Write the next part of the 2005 film year-in-review, picking up after its last sentence.

(Selected extract):

== == ==

Not Coming to a Theater Near You | 2005 in review

by Ian Johnston

How do we determine the “best films” of the year? Any list restricted to commercial releases (as is often the case with these end-of-the-year lists) hardly seems adequate, let alone reflective of the best moments of my own film-viewing experience in 2005. Those moments have come from a number of different sources: general releases, film festival screenings, special retrospectives, and DVD releases. (TV doesn’t play much of a role where I am.) So, I have chosen a list that reflects that. First, one film-viewing highlight of the year; then, two separate lists of the ten films that formed the best film experiences of the year, divided into five each of new/newish and older films; and finally a note on my favourite DVDs.

Of the new films, I haven’t seen either Caché or A History of Violence (and knowing my own taste and Ang Lee’s past record, I doubt that Brokeback Mountain would make the cut for me). And it’s worth noting that I haven’t included, in spite of the mastery of cinematic form, either Tsai Ming-liang’s The Wayward Cloud, a minor and slightly dissatisfying work; or Hou Hsiao-hsien’s Three Times, a far more seriously flawed film (and such a contrast with last year’s Café Lumière, an absolute masterpiece!).

My film experience of the year:

Heimat II Die Zweite Heimat, Edgar Reitz, Germany, 1993

This 13-film, 25-hour sequel to 1982’s 11-part Heimat, rather than being a direct continuation of the original, takes up the figure of Herman Simon, protagonist of the ninth episode of the original. That episode always seemed rather out of character with the tone of the rest of Heimat, more obviously autobiographical and suddenly antagonistic towards Heimat’s rural Hunsrück setting. The English title Heimat II misses the significance of the German title: literally “The Second Heimat/Homeland”, underlying how its youthful characters in the artistic (musical/literary/film) milieu of sixties Munich are creating their own “homeland”, in distinction from that of their parents’ generation, which they so thoroughly reject and abandon. The strengths of Heimat II lie in the richness of the world it portrays, the novelistic breadth and depth allowed by the time Reitz has to explore his characters; and in the fine cinematic sensibility, the tonal qualities Reitz can get from his switching between black-and-white and colour film, whether for reasons of theme, emotion, symbolic weight, the expression of physical sensation, or aesthetic effect.

== == ==

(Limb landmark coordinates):
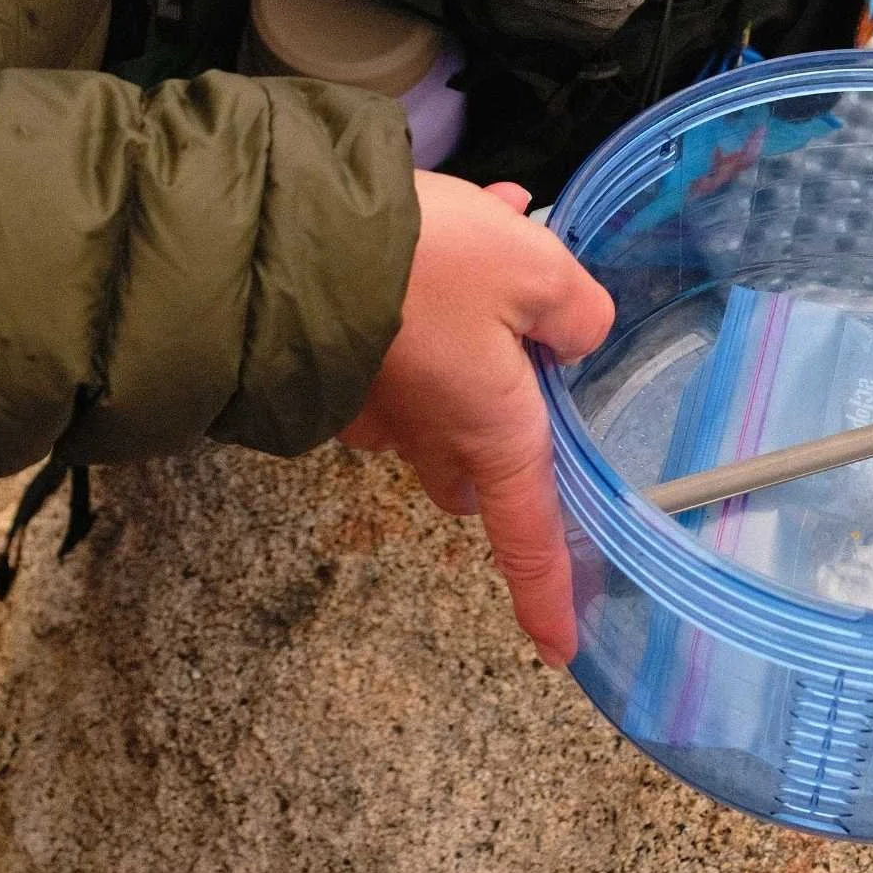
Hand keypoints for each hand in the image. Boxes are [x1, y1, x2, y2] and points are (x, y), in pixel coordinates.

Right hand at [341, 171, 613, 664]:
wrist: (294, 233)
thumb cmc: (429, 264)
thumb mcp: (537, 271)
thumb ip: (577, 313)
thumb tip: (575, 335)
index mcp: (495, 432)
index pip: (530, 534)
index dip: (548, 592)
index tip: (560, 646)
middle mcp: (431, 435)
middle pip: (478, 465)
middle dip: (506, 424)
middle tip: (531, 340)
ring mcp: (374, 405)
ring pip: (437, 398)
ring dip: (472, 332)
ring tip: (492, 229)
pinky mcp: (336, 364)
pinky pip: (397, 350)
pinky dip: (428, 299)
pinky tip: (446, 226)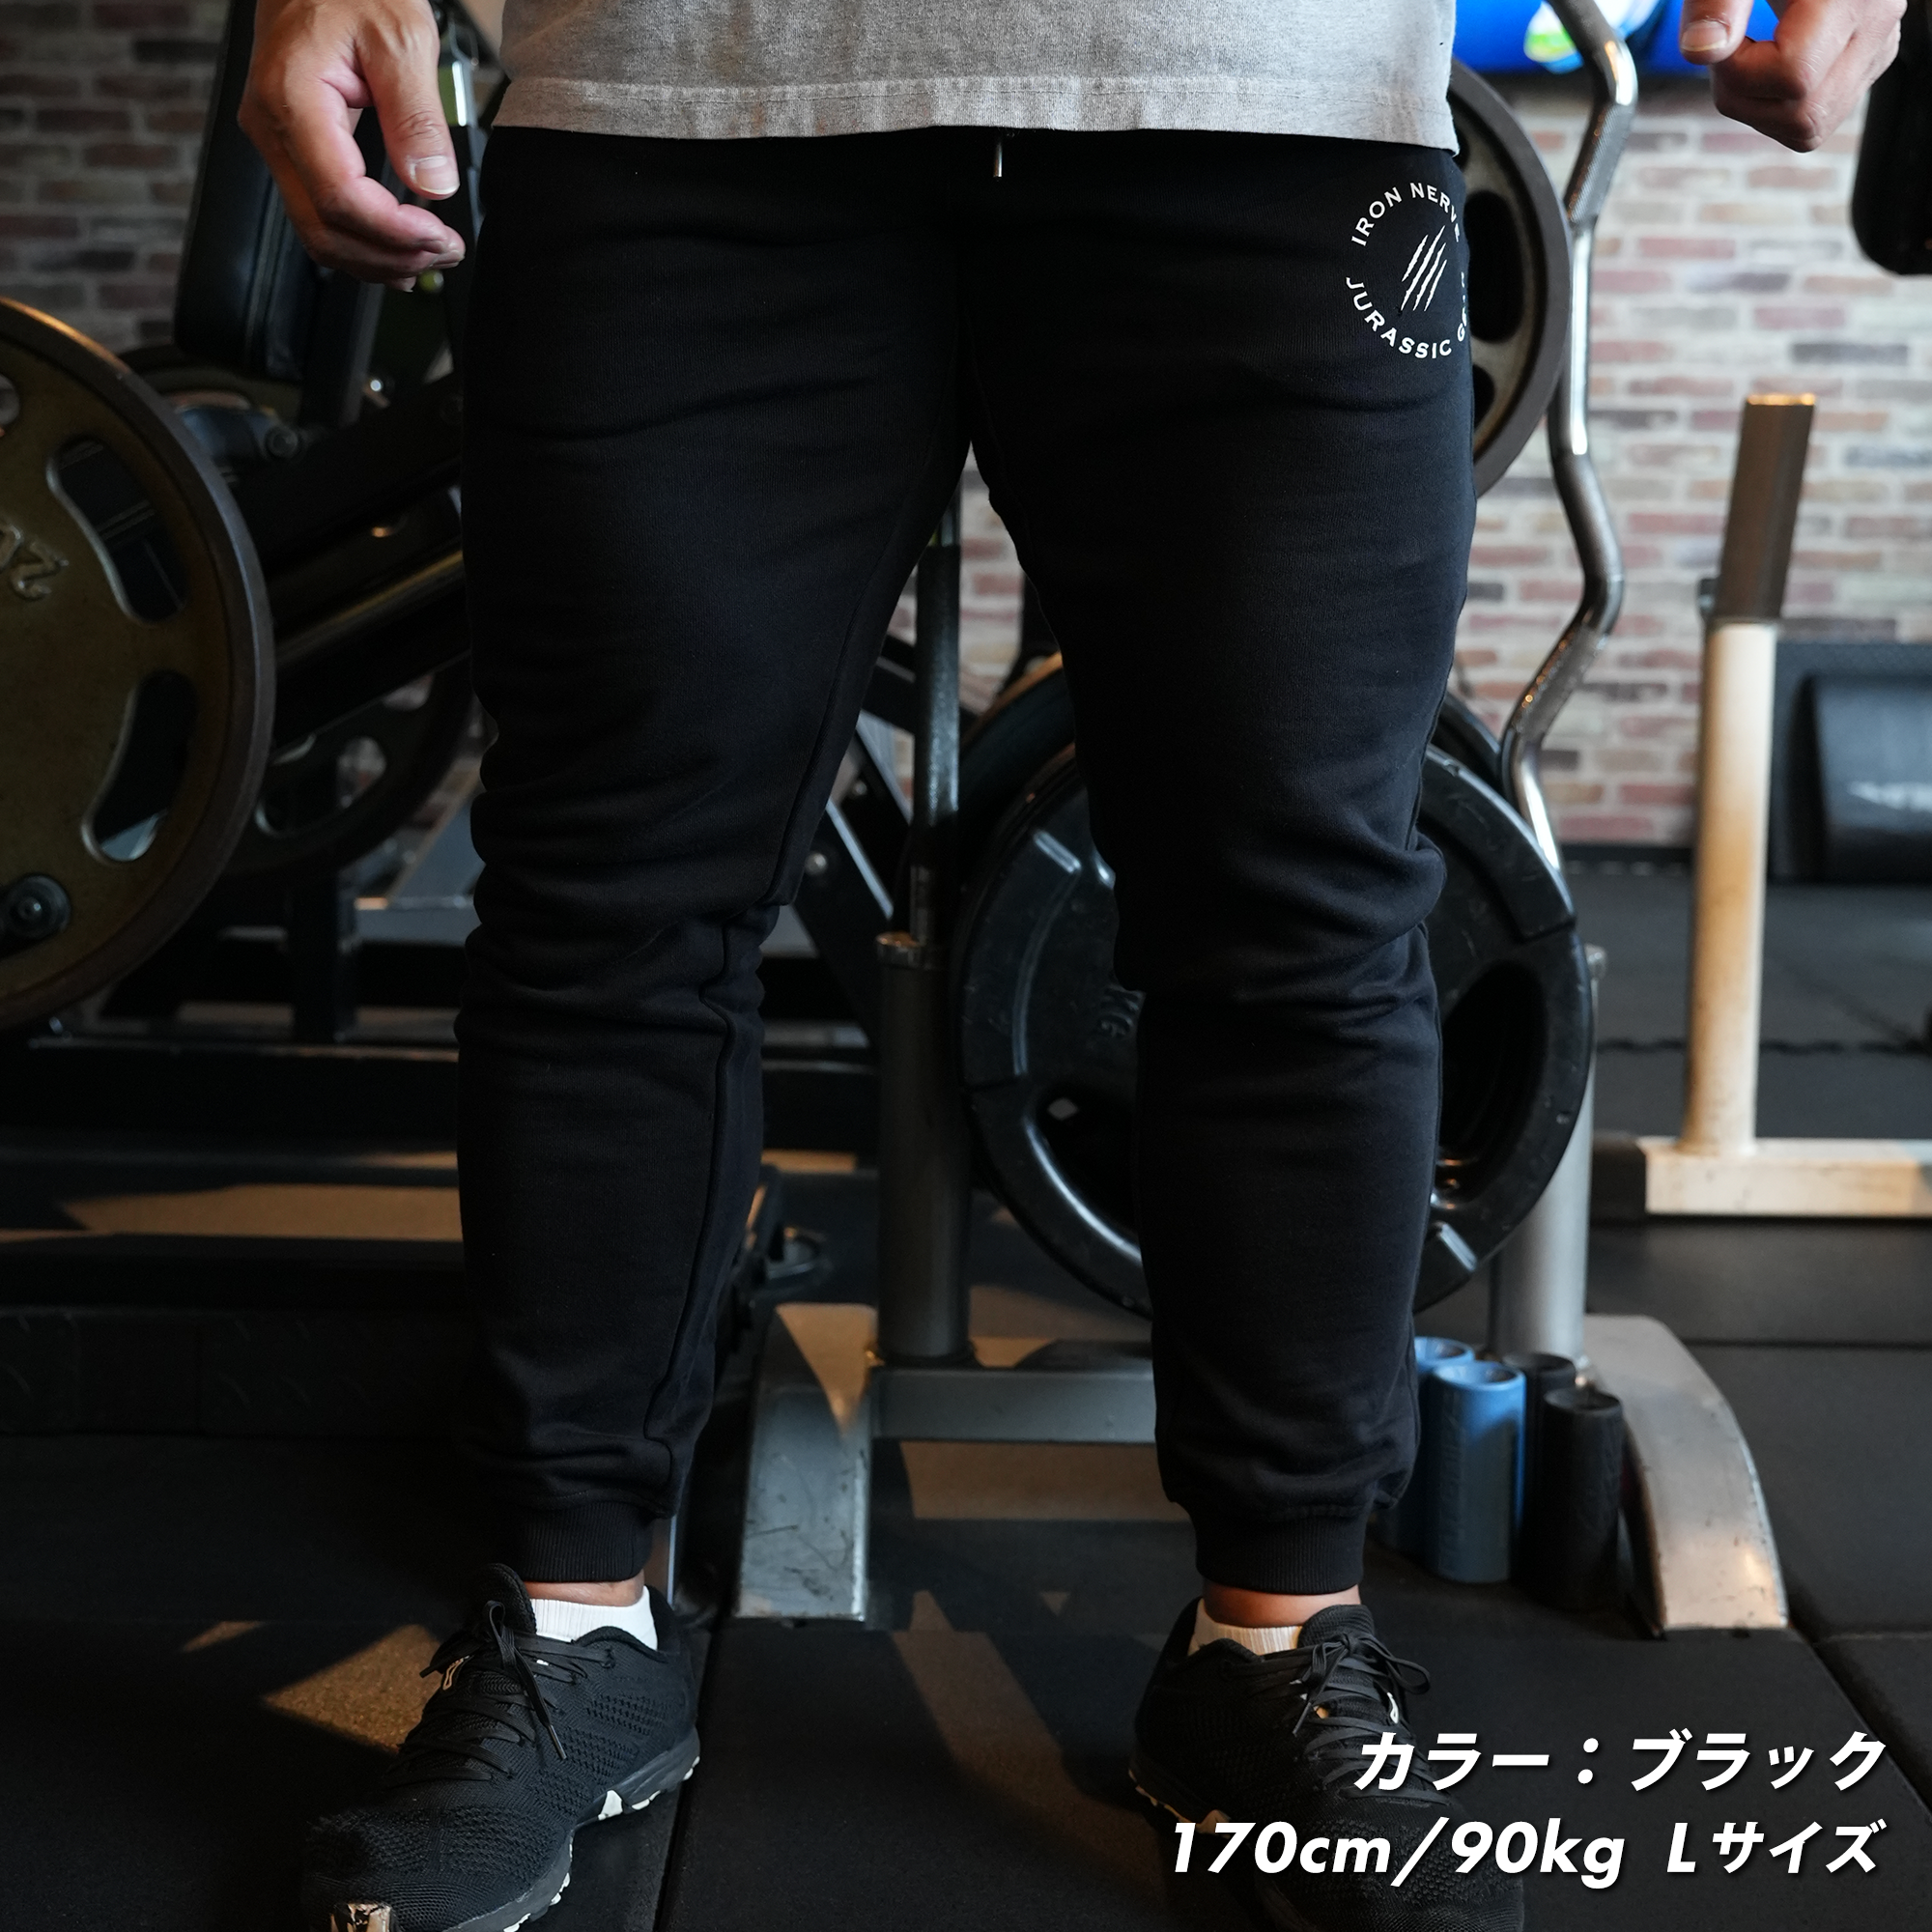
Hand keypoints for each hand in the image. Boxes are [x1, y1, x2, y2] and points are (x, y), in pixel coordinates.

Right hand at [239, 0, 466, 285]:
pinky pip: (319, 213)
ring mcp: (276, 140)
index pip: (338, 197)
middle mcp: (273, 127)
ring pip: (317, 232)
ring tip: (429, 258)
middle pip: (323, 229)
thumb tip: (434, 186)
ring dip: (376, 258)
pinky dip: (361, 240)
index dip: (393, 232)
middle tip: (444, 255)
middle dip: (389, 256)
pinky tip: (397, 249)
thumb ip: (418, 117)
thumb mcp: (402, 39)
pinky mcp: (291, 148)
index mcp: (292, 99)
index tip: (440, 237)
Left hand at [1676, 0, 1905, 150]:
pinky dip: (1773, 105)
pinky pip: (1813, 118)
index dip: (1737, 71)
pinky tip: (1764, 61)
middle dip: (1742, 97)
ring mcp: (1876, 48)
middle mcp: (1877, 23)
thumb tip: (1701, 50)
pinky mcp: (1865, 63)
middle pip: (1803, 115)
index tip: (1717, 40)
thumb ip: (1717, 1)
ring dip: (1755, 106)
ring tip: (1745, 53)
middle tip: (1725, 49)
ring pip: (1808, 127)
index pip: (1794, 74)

== == ==

(Expected output):
The five best new films:

1 Last Days Gus Van Sant, USA, 2005

Van Sant’s reinvention of himself as the preeminent American filmmaker of the day continues with this, his third offering, so to speak, in the spirit of Béla Tarr. Last Days has even less of a narrative than Gerry or Elephant, but is a stunning cinematic experience. Van Sant’s camera tracks and glides, probes forwards and backwards, stops in quiet contemplation, as it tries to approach the shambling, mumbling, impenetrable Blake. It’s a narrative which repeatedly loops back on itself, offers no answers, but it achieves its own moment of epiphany, at one with the lightness of the film, as we watch Blake’s spirit leave his body and climb up and out of the frame.

2 L’Enfant Jean-Pierre & Luc Dardenne, Belgium/France, 2005

The less sympathetic complain that the Dardennes are simply repeating themselves here; but to my mind, even if we’re now familiar with the déclassé urban world they portray, L’Enfant is a superb addition to an oeuvre which counts as among the very best in contemporary cinema. There are subtle variations on the Dardennes’ customary aesthetics: the camerawork, while still in the forceful hand-held realist mode they’ve made their own, is ratcheted-down, less intense and intrusive than in Le Fils; and the integrity and humanism of the Dardennes’ approach towards their characters and their subject matter are paramount.

3 The Death of Mr. Lazarescu Cristi Pulu, Romania, 2005

This is a film that takes its time in exploring character and situation – two-and-a-half hours to detail how an elderly alcoholic, critically ill, is shunted in one long night from one hospital to another. But the effect is absolutely gripping, and proof of the virtues of duration, how the right length in a film can cement in a total absorption on the part of the audience in the world of the film.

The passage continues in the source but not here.